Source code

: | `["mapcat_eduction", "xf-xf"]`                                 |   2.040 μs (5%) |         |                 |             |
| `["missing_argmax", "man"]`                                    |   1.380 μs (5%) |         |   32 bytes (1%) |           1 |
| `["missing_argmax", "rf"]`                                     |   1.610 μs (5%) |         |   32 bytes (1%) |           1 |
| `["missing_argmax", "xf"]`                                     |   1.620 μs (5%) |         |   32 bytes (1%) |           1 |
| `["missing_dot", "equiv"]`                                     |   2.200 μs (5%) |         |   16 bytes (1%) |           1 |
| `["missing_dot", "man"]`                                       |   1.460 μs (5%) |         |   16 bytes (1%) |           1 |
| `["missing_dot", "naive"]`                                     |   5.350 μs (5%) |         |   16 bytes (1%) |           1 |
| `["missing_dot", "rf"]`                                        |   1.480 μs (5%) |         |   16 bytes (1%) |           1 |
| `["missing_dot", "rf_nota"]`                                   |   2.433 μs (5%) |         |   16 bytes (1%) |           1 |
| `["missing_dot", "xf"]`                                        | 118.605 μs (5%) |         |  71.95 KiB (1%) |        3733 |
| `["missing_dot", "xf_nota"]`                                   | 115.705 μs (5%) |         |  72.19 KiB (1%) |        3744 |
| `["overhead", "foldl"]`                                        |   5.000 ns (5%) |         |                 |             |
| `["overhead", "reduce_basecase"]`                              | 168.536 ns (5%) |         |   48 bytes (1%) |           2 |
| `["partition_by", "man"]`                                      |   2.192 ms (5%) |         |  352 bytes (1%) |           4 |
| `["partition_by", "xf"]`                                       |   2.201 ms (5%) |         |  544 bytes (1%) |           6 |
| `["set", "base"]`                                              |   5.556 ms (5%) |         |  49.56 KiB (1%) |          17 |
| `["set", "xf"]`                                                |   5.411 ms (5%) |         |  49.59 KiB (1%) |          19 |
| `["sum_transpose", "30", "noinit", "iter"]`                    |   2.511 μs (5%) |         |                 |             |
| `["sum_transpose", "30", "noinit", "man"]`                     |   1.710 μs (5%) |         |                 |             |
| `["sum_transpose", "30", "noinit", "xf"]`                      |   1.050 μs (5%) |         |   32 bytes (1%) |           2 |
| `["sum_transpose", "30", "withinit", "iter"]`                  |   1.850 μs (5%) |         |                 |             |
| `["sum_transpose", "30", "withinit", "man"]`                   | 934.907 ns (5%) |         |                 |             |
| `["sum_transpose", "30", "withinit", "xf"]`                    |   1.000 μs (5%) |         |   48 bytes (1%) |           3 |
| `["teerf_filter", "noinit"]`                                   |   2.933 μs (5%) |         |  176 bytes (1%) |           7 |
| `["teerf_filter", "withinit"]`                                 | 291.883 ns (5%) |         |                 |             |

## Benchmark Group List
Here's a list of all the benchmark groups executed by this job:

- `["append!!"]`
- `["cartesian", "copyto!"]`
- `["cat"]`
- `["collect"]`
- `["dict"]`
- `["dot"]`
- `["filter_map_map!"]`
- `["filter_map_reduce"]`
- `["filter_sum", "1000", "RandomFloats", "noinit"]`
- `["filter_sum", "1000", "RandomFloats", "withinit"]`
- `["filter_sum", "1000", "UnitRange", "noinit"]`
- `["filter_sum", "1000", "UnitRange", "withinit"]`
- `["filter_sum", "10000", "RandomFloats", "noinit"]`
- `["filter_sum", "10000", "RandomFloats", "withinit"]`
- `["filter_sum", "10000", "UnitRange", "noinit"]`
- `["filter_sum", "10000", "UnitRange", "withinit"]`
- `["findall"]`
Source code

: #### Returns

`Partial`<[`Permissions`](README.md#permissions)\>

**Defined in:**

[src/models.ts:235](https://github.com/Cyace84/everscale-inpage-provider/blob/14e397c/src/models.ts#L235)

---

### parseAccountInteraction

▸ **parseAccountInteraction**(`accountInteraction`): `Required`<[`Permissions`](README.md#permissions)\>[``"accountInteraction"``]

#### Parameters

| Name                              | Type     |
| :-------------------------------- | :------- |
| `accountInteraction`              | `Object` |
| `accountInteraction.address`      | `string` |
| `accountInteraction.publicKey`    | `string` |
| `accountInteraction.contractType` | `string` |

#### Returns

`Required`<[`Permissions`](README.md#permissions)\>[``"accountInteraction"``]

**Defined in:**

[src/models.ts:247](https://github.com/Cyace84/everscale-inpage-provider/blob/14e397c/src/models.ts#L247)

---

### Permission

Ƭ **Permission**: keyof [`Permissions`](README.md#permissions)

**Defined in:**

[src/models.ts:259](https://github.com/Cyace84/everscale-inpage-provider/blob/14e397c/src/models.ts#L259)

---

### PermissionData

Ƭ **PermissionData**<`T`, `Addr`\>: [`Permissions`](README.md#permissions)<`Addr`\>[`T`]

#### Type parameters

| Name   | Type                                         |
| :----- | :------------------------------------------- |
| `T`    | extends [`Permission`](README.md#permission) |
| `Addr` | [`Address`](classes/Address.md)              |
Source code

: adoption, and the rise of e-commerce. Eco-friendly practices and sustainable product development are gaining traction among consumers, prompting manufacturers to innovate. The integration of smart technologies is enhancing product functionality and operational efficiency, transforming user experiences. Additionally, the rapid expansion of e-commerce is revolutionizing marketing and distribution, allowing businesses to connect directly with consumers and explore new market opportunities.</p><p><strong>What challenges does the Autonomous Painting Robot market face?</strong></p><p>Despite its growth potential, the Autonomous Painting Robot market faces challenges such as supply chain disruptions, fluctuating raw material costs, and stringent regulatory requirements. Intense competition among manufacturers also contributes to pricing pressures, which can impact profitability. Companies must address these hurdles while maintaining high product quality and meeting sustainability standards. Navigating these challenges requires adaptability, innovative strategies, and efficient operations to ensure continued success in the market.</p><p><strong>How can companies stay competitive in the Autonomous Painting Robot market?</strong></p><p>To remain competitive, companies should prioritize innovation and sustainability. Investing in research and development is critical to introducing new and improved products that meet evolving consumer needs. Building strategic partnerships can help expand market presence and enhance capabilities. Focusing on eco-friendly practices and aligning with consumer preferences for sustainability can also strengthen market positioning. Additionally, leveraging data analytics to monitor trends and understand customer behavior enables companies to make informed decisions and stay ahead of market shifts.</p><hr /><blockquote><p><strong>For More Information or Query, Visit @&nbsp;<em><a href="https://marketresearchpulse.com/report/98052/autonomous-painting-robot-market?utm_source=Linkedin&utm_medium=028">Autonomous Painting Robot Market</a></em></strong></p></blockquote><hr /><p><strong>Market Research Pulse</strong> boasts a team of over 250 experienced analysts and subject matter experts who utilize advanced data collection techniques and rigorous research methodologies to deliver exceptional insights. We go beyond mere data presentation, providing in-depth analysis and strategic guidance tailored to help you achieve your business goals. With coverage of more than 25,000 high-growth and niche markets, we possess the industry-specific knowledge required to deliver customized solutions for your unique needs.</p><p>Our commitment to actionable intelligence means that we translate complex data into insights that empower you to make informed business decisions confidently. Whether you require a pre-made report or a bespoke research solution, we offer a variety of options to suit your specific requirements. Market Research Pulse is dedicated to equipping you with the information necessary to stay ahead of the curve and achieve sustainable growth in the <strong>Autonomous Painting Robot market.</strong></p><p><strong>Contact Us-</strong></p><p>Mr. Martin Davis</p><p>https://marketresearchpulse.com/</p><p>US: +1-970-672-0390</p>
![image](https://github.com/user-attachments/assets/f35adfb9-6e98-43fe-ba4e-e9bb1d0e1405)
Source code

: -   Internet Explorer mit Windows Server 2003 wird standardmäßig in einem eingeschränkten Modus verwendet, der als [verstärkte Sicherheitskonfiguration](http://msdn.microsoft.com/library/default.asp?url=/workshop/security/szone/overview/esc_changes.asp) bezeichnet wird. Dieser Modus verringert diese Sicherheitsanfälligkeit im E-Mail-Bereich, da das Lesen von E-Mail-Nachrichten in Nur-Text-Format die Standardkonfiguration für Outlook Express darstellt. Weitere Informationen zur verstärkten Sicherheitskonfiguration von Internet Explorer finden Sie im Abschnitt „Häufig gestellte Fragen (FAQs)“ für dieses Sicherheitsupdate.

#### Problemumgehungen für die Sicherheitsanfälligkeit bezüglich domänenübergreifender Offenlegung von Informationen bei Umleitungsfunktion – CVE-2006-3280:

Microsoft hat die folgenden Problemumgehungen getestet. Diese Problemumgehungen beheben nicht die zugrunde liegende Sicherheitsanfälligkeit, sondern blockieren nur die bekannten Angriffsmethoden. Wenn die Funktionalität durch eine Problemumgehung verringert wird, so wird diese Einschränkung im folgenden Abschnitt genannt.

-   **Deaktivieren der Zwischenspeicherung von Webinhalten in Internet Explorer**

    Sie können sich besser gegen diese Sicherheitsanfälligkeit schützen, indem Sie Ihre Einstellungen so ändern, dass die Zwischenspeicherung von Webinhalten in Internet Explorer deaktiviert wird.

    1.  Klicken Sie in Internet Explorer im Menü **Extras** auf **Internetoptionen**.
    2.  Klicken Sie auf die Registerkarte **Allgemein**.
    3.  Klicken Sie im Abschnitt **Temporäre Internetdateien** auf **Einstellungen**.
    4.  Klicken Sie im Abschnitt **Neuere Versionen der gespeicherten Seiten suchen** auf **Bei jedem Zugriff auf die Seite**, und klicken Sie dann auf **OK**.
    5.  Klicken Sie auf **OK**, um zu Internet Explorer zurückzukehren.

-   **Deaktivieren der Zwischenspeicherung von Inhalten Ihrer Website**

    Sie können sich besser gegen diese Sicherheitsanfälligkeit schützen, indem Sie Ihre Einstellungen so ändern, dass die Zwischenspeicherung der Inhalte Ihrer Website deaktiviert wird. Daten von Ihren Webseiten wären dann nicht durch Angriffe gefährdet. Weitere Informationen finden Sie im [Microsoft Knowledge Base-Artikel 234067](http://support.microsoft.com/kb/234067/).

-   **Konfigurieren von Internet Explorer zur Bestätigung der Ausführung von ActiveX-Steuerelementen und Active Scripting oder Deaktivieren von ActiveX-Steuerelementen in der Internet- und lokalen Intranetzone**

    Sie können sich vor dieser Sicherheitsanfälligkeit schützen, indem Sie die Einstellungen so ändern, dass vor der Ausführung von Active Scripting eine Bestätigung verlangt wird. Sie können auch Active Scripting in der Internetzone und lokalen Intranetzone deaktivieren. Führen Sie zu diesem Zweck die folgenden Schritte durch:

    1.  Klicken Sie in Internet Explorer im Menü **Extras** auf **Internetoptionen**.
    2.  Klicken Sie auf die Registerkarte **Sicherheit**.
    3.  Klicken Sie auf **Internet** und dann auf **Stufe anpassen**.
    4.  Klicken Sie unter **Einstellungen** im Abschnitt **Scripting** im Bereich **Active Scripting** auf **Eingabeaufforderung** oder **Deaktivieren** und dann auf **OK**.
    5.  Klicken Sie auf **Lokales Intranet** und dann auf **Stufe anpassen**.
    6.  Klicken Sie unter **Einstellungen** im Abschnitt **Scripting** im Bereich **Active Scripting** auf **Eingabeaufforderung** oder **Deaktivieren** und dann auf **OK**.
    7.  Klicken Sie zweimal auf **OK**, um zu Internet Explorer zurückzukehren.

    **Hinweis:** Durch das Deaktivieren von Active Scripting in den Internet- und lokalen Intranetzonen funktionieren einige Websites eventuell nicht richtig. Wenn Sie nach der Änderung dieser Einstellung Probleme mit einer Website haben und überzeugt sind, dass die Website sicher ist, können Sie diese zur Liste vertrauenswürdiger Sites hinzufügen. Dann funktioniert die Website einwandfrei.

● Exercise objective: Count the lines in the records above that contain the string "models", treating uppercase and lowercase as different, and reply with only that number.

● Task response: 3